视频地址:http://mpvideo.qpic.cn/0bc3ueaacaaagqalujrtqfrvbiodagqqaaia.f10002.mp4?
代码:
library(TCGAbiolinks)
library(reshape2)
library(ggplot2)
library(ggpubr)
library(ggrepel)
library(RColorBrewer)
FilePath <- dir("H:/MedBioInfoCloud/analysis/TCGA/new/processedTCGAdata/TCGA-miRNA_Isoform_Exp",
"Isoform_Expression_data.Rdata$",
full.names = T)
mirs <- c("hsa-miR-5590-3p","hsa-miR-142-5p","hsa-let-7f-5p")
opt <- "output/002-miR_ExpInNorAndTur/"
record_files <- dir(opt,".txt$",full.names = T)
ifelse(length(record_files)>0,file.remove(record_files),
"There is no record file that can be removed")
source("H:/MedBioInfoCloud/analysis/TCGA/new/00-fun/filterGeneTypeExpr.R")
source("H:/MedBioInfoCloud/analysis/TCGA/new/00-fun/del_dup_sample.R")
###TCGA数据库中33中癌症类型
project <- getGDCprojects()$project_id
project <- project[grep("TCGA-",project)]
# proj = "TCGA-BLCA"
norn <- 10 #正常样本数最小数量
geneexpdata <- data.frame()
for(proj in project){
message(proj)
load(FilePath[grep(proj,FilePath)])#
rpm <- miRNA_data[["RPM"]]
conmirs <- intersect(rownames(rpm),mirs)
if(length(conmirs)> 0){
##正常组织样本
SamN <- TCGAquery_SampleTypes(barcode = colnames(rpm),
typesample = c("NT","NB","NBC","NEBV","NBM"))
if(length(SamN)>= norn){
##肿瘤组织样本
SamT <- setdiff(colnames(rpm),SamN)
# dim(rpm[,SamT])
#过滤重复样本
nor_exp = del_dup_sample(rpm[,sort(SamN)],col_rename = T)
tur_exp = del_dup_sample(rpm[,sort(SamT)],col_rename = T)
###============非配对样本==
##构建数据框
nor_gsExp <- log2(data.frame(nor_exp[conmirs,],check.names = T) + 1) %>% t() %>%
as.data.frame() %>% mutate(Sample = rep(paste0("Normal(n=",ncol(nor_exp),")"),ncol(nor_exp)),
.before = 1)%>% melt(id.vars = "Sample")
tur_gsExp <- log2(data.frame(tur_exp[conmirs,],check.names = T) + 1) %>% t() %>%
as.data.frame() %>% mutate(Sample = rep(paste0("Tumor(n=",ncol(tur_exp),")"),ncol(tur_exp)),
.before = 1)%>% melt(id.vars = "Sample")
data <- rbind(nor_gsExp,tur_gsExp)
head(data)
colnames(data) <- c("Sample","miR","exp")
compaired <- list(unique(data$Sample))
data <- mutate(data,cancer = proj,.before = 1)
geneexpdata <- rbind(geneexpdata,data)
##======绘图===
##输出路径
# opt <- "output/001-RNASeq_ExpInNorAndTur/"
fp_boxplot <- paste0(opt,proj,"/boxplot")
ifelse(dir.exists(fp_boxplot),"The folder already exists.",dir.create(fp_boxplot,recursive = T))

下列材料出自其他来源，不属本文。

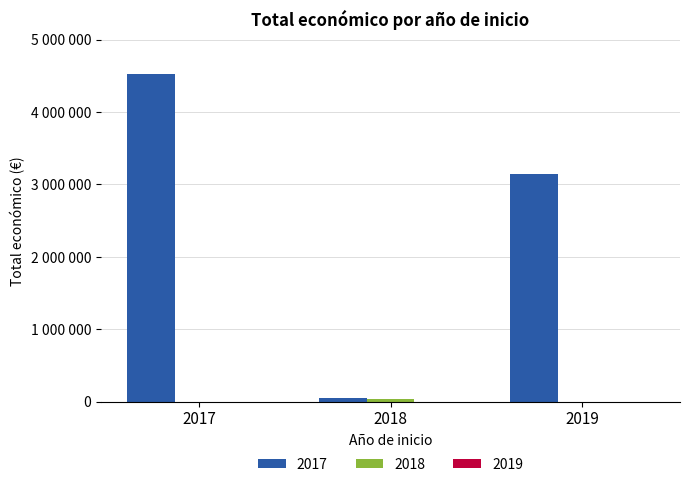

Which label corresponds to the largest value in the chart?

2017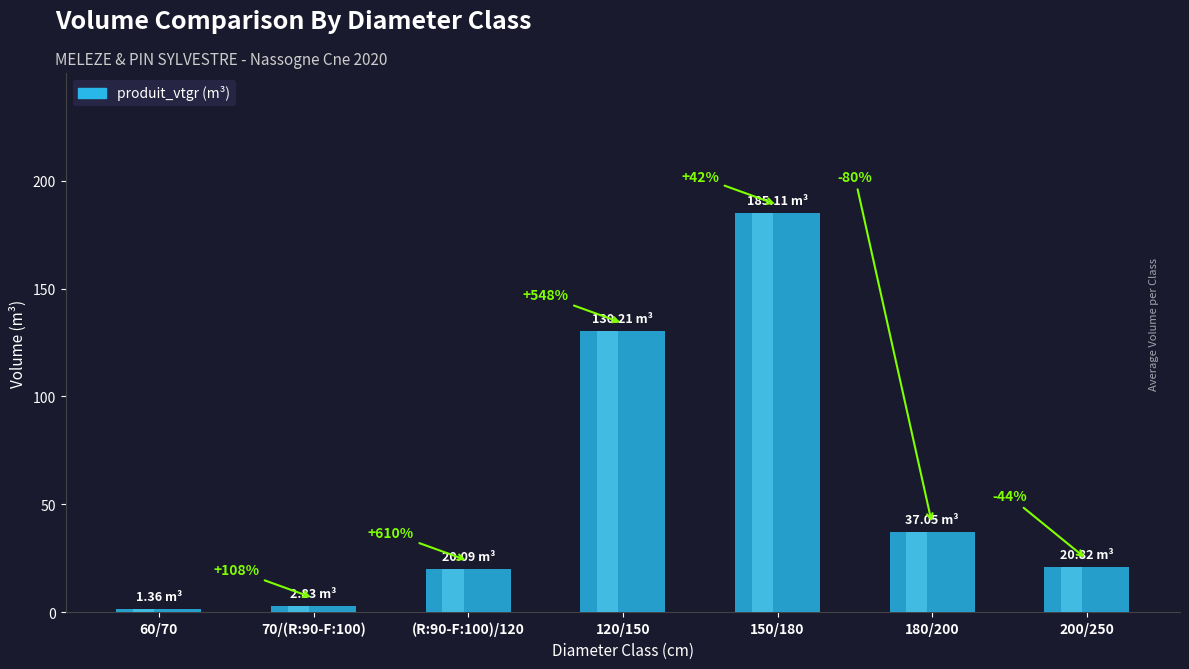

What is the maximum value shown in the chart?

185.1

###==============多个基因在同一个图中
if(length(conmirs)> 1){
p <- ggplot(data, aes(x= miR, y = exp,color = Sample)) +
#geom_jitter(size = 0.5,aes(x=variable, y=value,color = Group))+
geom_boxplot(aes(color = Sample),alpha =1,
lwd = 0.1, outlier.size = 1,
outlier.colour = "white")+ #color = c("red", "blue"),
# geom_violin(aes(fill = Sample),trim = FALSE)+
# geom_boxplot(width = 0.1,fill = "white")+
theme_bw()+
labs(y= expression(log[2](RPM + 1)))+
scale_color_manual(values = c(brewer.pal(3,"Dark2")))+ #c("#3300CC","#CC0000")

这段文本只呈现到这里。